Toward that end, Ascend provides a framework for automated data ingestion that supports no-, low- and high-code connectors to databases, APIs, data warehouses, data lakes and more. (A data lake is a centralized repository for structured and unstructured data, while a data warehouse is a system for business intelligence activities — particularly analytics.) With this framework and other tools, including continuous data integrity monitoring and delivery, Knapp says that a brand could build out a customer data platform to normalize customer data from multiple sources, for example, or create a pipeline to bring data from online ecommerce sales into a business intelligence platform like Looker.

Image Credits: Ascend.io

By the end of the year, the goal is to introduce new features that automate data workloads across clouds, data lakes, data warehouses and more “with unified metadata, lineage, [and] observability,” Knapp says (in admittedly vague terms). In the nearer term, Ascend plans to expand beyond its support for analytics platforms Spark, Snowflake and Google BigQuery to include AWS Redshift, AWS Glue and Microsoft Synapse and add “full multi-cloud data mesh automation.” (Here, a “data mesh” refers to an architecture and operating model where data is treated as a product and managed by domain-specific teams.)

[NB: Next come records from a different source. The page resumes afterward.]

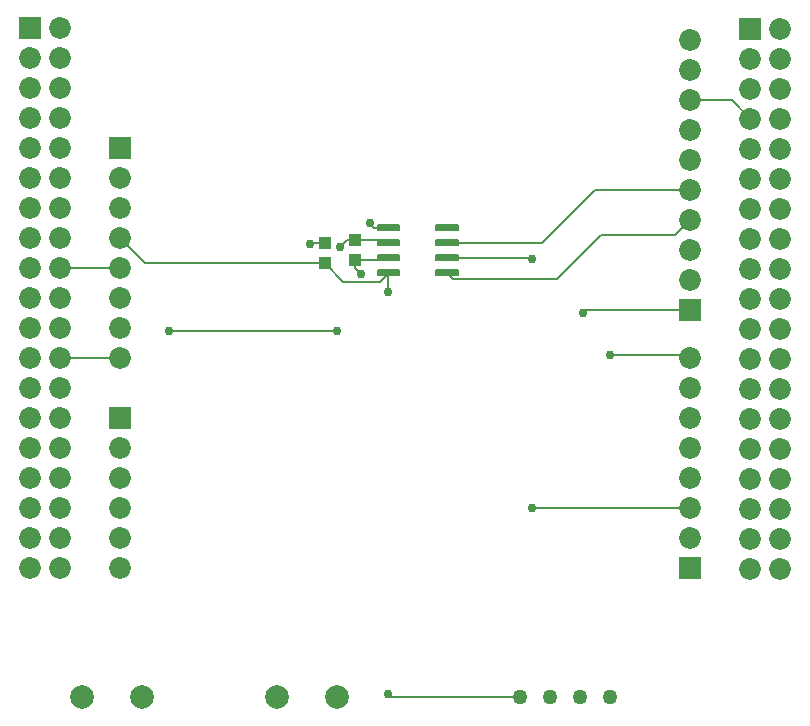
<source format=gtl>
G04 EAGLE Gerber RS-274X export*
G75*
%MOMM*%
%FSLAX34Y34*%
%LPD*%
%INTop Copper*%
%IPPOS*%
%AMOC8*
5,1,8,0,0,1.08239X$1,22.5*%
G01*
%ADD10R,1.000000X1.100000*%
%ADD11C,0.147500*%
%ADD12R,1.850000X1.850000*%
%ADD13C,1.850000*%
%ADD14C,1.270000*%
%ADD15C,2.000000*%
%ADD16C,0.152400*%
%ADD17C,0.756400*%
%ADD18C,0.254000*%


D10*
X284480Y481720D03*
X284480Y498720D03*
X309880Y484260D03*
X309880Y501260D03*
D11*
X329357Y509597D02*
X347583Y509597D01*
X329357Y509597D02*
X329357Y514023D01*
X347583Y514023D01*
X347583Y509597D01*
X347583Y510998D02*
X329357Y510998D01*
X329357Y512399D02*
X347583Y512399D01*
X347583Y513800D02*
X329357Y513800D01*
X329357Y496897D02*
X347583Y496897D01*
X329357Y496897D02*
X329357Y501323D01*
X347583Y501323D01*
X347583Y496897D01*
X347583Y498298D02*
X329357Y498298D01*
X329357Y499699D02*
X347583Y499699D01*
X347583Y501100D02*
X329357Y501100D01*
X329357Y484197D02*
X347583Y484197D01*
X329357Y484197D02*
X329357Y488623D01*
X347583Y488623D01*
X347583Y484197D01*
X347583Y485598D02*
X329357Y485598D01*
X329357Y486999D02*
X347583Y486999D01*
X347583Y488400D02*
X329357Y488400D01*
X329357Y471497D02*
X347583Y471497D01*
X329357Y471497D02*
X329357Y475923D01*
X347583Y475923D01*
X347583Y471497D01*
X347583Y472898D02*
X329357Y472898D01*
X329357Y474299D02*
X347583Y474299D01*
X347583Y475700D02*
X329357Y475700D01*
X378857Y471497D02*
X397083Y471497D01*
X378857Y471497D02*
X378857Y475923D01*
X397083Y475923D01*
X397083Y471497D01*
X397083Y472898D02*
X378857Y472898D01*
X378857Y474299D02*
X397083Y474299D01*
X397083Y475700D02*
X378857Y475700D01*
X378857Y484197D02*
X397083Y484197D01*
X378857Y484197D02*
X378857Y488623D01*
X397083Y488623D01*
X397083Y484197D01*
X397083Y485598D02*
X378857Y485598D01*
X378857Y486999D02*
X397083Y486999D01*
X397083Y488400D02*
X378857Y488400D01*
X378857Y496897D02*
X397083Y496897D01*
X378857Y496897D02*
X378857Y501323D01*
X397083Y501323D01*
X397083Y496897D01*
X397083Y498298D02*
X378857Y498298D01*
X378857Y499699D02*
X397083Y499699D01*
X397083Y501100D02*
X378857Y501100D01*
X378857Y509597D02*
X397083Y509597D01*
X378857Y509597D02*
X378857Y514023D01*
X397083Y514023D01*
X397083Y509597D01*
X397083Y510998D02*
X378857Y510998D01*
X378857Y512399D02*
X397083Y512399D01*
X397083Y513800D02*
X378857Y513800D01*
D12*
X111240Y350440D03*
D13*
X111240Y325040D03*
X111240Y299640D03*
X111240Y274240D03*
X111240Y248840D03*
X111240Y223440D03*
D12*
X111240Y579040D03*
D13*
X111240Y553640D03*
X111240Y528240D03*
X111240Y502840D03*
X111240Y477440D03*
X111240Y452040D03*
X111240Y426640D03*
X111240Y401240D03*
D12*
X35040Y680640D03*
D13*
X60440Y680640D03*
X35040Y655240D03*
X60440Y655240D03*
X35040Y629840D03*
X60440Y629840D03*
X35040Y604440D03*
X60440Y604440D03*
X35040Y579040D03*
X60440Y579040D03*
X35040Y553640D03*
X60440Y553640D03*
X35040Y528240D03*
X60440Y528240D03*
X35040Y502840D03*
X60440Y502840D03*
X35040Y477440D03*
X60440Y477440D03*
X35040Y452040D03*
X60440Y452040D03*
X35040Y426640D03*
X60440Y426640D03*
X35040Y401240D03*
X60440Y401240D03*
X35040Y375840D03*
X60440Y375840D03*
X35040Y350440D03*
X60440Y350440D03*
X35040Y325040D03*
X60440Y325040D03*
X35040Y299640D03*
X60440Y299640D03*
X35040Y274240D03*
X60440Y274240D03*
X35040Y248840D03*
X60440Y248840D03*
X35040Y223440D03*
X60440Y223440D03*
D12*
X593840Y441880D03*
D13*
X593840Y467280D03*
X593840Y492680D03*
X593840Y518080D03*
X593840Y543480D03*
X593840Y568880D03*
X593840Y594280D03*
X593840Y619680D03*
X593840Y645080D03*
X593840Y670480D03*
X593840Y274240D03*
X593840Y299640D03*
X593840Y325040D03*
X593840Y350440D03*
X593840Y375840D03*
X593840Y401240D03*
D12*
X593840Y223440D03*
D13*
X593840Y248840D03*
D12*
X644640Y680390D03*
D13*
X670040Y680390D03*
X644640Y654990D03*
X670040Y654990D03*
X644640Y629590D03*
X670040Y629590D03*
X644640Y604190D03*
X670040Y604190D03*
X644640Y578790D03*
X670040Y578790D03*
X644640Y553390D03*
X670040Y553390D03*
X644640Y527990D03*
X670040Y527990D03*
X644640Y502590D03*
X670040Y502590D03*
X644640Y477190D03*
X670040Y477190D03*
X644640Y451790D03*
X670040Y451790D03*
X644640Y426390D03*
X670040Y426390D03*
X644640Y400990D03*
X670040Y400990D03*
X644640Y375590D03*
X670040Y375590D03*
X644640Y350190D03*
X670040Y350190D03*
X644640Y324790D03*
X670040Y324790D03*
X644640Y299390D03*
X670040Y299390D03*
X644640Y273990D03*
X670040Y273990D03*
X644640Y248590D03*
X670040Y248590D03*
X644640Y223190D03*
X670040Y223190D03*
D14*
X449580Y114300D03*
X474980Y114300D03*
X500380Y114300D03*
X525780Y114300D03*
D15*
X243629Y114550D03*
X294429Y114550D03*
X78529Y114550D03*
X129329Y114550D03*
D16*
X326390Y511810D02*
X338470Y511810D01*
X326390Y511810D02*
X322580Y515620D01*
D17*
X322580Y515620D03*
D16*
X284480Y498720D02*
X272660Y498720D01*
X271780Y497840D01*
D17*
X271780Y497840D03*
D16*
X111240Y477440D02*
X60440Y477440D01*
X60440Y401240D02*
X111240Y401240D01*
X593840Y619680D02*
X629150Y619680D01*
X644640Y604190D01*
X132360Y481720D02*
X111240Y502840D01*
X132360Y481720D02*
X284480Y481720D01*
X300110Y466090D01*
X330850Y466090D02*
X338470Y473710D01*
X330850Y466090D02*
X300110Y466090D01*
X340360Y114300D02*
X449580Y114300D01*
X340360Y114300D02*
X337820Y116840D01*
D17*
X337820Y116840D03*
X337820Y457200D03*
D16*
X337820Y473060D01*
X338470Y473710D01*
D18*
X337200Y497840D02*
X335280Y497840D01*
X337200Y497840D02*
X338470Y499110D01*
D17*
X294640Y424180D03*
X297180Y495300D03*
D16*
X303140Y501260D01*
X309880Y501260D01*
X331860Y501260D01*
X335280Y497840D01*
D17*
X152400Y424180D03*
D16*
X294640Y424180D01*
X336320Y484260D02*
X338470Y486410D01*
X336320Y484260D02*
X309880Y484260D01*
D17*
X314960Y472440D03*
D16*
X309880Y477520D01*
X309880Y484260D01*
X387970Y486410D02*
X458470Y486410D01*
X459740Y485140D01*
D17*
X459740Y485140D03*
X459740Y274320D03*
D16*
X593760Y274320D01*
X593840Y274240D01*
X481330Y468630D02*
X393050Y468630D01*
X387970Y473710D01*
X581220Y505460D02*
X593840Y518080D01*
X581220Y505460D02*
X518160Y505460D01*
X481330Y468630D01*
X468630Y499110D02*
X387970Y499110D01*
X468630Y499110D02*
X513080Y543560D01*
X593760Y543560D01*
X593840Y543480D01*
D17*
X502920Y439420D03*
D16*
X505380Y441880D01*
X593840Y441880D01*
D17*
X525780Y403860D03*
D16*
X591220Y403860D01*
X593840Y401240D01*
M02*

</source>
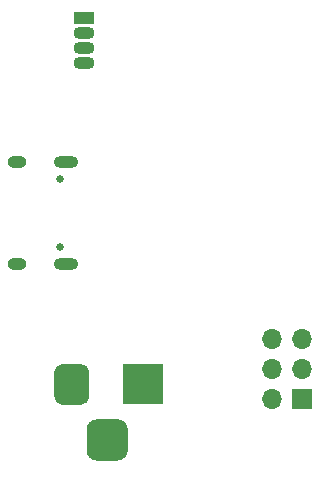
<source format=gbr>
G04 #@! TF.GenerationSoftware,KiCad,Pcbnew,5.1.8-db9833491~87~ubuntu20.04.1*
G04 #@! TF.CreationDate,2020-11-25T01:05:05+01:00*
G04 #@! TF.ProjectId,otto,6f74746f-2e6b-4696-9361-645f70636258,v1.0*
G04 #@! TF.SameCoordinates,Original*
G04 #@! TF.FileFunction,Soldermask,Bot*
G04 #@! TF.FilePolarity,Negative*
%FSLAX46Y46*%
G04 Gerber Fmt 4.6, Leading zero omitted, Abs format (unit mm)*
G04 Created by KiCad (PCBNEW 5.1.8-db9833491~87~ubuntu20.04.1) date 2020-11-25 01:05:05*
%MOMM*%
%LPD*%
G01*
G04 APERTURE LIST*
%ADD10O,1.800000X1.070000*%
%ADD11R,1.800000X1.070000*%
%ADD12R,1.700000X1.700000*%
%ADD13O,1.700000X1.700000*%
%ADD14R,3.500000X3.500000*%
%ADD15O,1.600000X1.000000*%
%ADD16C,0.650000*%
%ADD17O,2.100000X1.000000*%
G04 APERTURE END LIST*
D10*
X127000000Y-100810000D03*
X127000000Y-99540000D03*
X127000000Y-98270000D03*
D11*
X127000000Y-97000000D03*
D12*
X145500000Y-129225000D03*
D13*
X142960000Y-129225000D03*
X145500000Y-126685000D03*
X142960000Y-126685000D03*
X145500000Y-124145000D03*
X142960000Y-124145000D03*
D14*
X132000000Y-128000000D03*
G36*
G01*
X124500000Y-129000000D02*
X124500000Y-127000000D01*
G75*
G02*
X125250000Y-126250000I750000J0D01*
G01*
X126750000Y-126250000D01*
G75*
G02*
X127500000Y-127000000I0J-750000D01*
G01*
X127500000Y-129000000D01*
G75*
G02*
X126750000Y-129750000I-750000J0D01*
G01*
X125250000Y-129750000D01*
G75*
G02*
X124500000Y-129000000I0J750000D01*
G01*
G37*
G36*
G01*
X127250000Y-133575000D02*
X127250000Y-131825000D01*
G75*
G02*
X128125000Y-130950000I875000J0D01*
G01*
X129875000Y-130950000D01*
G75*
G02*
X130750000Y-131825000I0J-875000D01*
G01*
X130750000Y-133575000D01*
G75*
G02*
X129875000Y-134450000I-875000J0D01*
G01*
X128125000Y-134450000D01*
G75*
G02*
X127250000Y-133575000I0J875000D01*
G01*
G37*
D15*
X121370000Y-117810000D03*
D16*
X125020000Y-116380000D03*
D15*
X121370000Y-109170000D03*
D16*
X125020000Y-110600000D03*
D17*
X125550000Y-109170000D03*
X125550000Y-117810000D03*
M02*

</source>
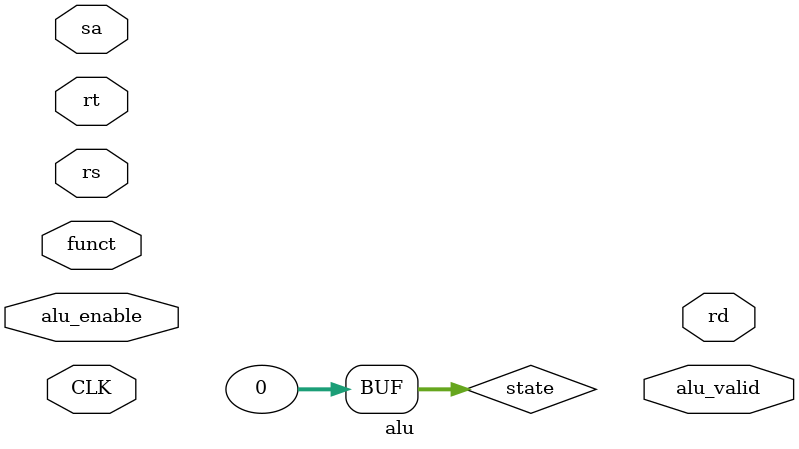
<source format=sv>
module alu (
	input logic CLK,
	input logic [5:0] funct,
	input logic alu_enable,
	input logic [4:0] rs,
	input logic [4:0] rt,
	input logic [4:0] sa,
	output logic [4:0] rd,
	output logic alu_valid
);
	localparam FUNCT_SLL = 6'b000000;
	localparam FUNCT_SRL = 6'b000010;
	localparam FUNCT_SRA = 6'b000011;
	localparam FUNCT_JR  = 6'b001000;
	localparam FUNCT_ADD = 6'b100000;
	localparam FUNCT_SUB = 6'b100010;
	localparam FUNCT_AND = 6'b100100;
	localparam FUNCT_OR  = 6'b100101;
	localparam FUNCT_XOR = 6'b100110;
	localparam FUNCT_SLT = 6'b101010;

	integer state = 0;
	
	always @(posedge CLK) begin
		if (state == 0) begin
			case (funct)
				FUNCT_SLL : begin
								;
							end
				FUNCT_SRL : begin
								;
							end
				FUNCT_SRA : begin
								;
							end
		 		FUNCT_JR  : begin
								;
							end
				FUNCT_ADD : begin
								;
							end
				FUNCT_SUB : begin
								;
							end
				FUNCT_AND : begin
								;
							end
				FUNCT_OR  : begin
								;
							end
				FUNCT_XOR : begin
								;
							end
				FUNCT_SLT : begin
								;
							end
			endcase
		end
	end
endmodule

</source>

AWS Glue Serverless and AWS Redshift Serverless integration is available in preview as of today.

“Increasingly, organizations are collecting, storing, processing and sharing data across more than one system. Trying to coordinate data movement and processing across these systems reliably often results in ‘split brain’ systems that threaten data integrity and undermine the confidence of data systems,” Knapp said. “The pandemic has accelerated adoption of the Ascend platform. Companies relied even more on data to succeed and keep the business moving during the pandemic, and increasingly adopted automation as a way of helping their already overloaded teams achieve more and boost productivity.”

Underlining the trends, Knapp claims that Ascend, which currently has 23 employees (ramping to 56 by year’s end), notched a 600% climb in annual recurring revenue over the past 12 months. Despite competition from startups like Matillion and Astronomer, Ascend’s user count expanded across customers including News Corp., Afresh and Harry’s as the platform began automating more than 10 million data processing jobs each month, Knapp says.

Issac Roth, managing director at Shasta Ventures, who participated in Ascend’s Series B round, told TechCrunch via email: “Backing Ascend is an exciting move for us. We are bullish on the data ecosystem as a whole and it is increasingly clear that Ascend’s innovative approach to automation addresses the rapidly growing and presently unmet needs of the market. Their growth numbers and customer satisfaction are inspiring, and we are excited to partner with them on this journey.”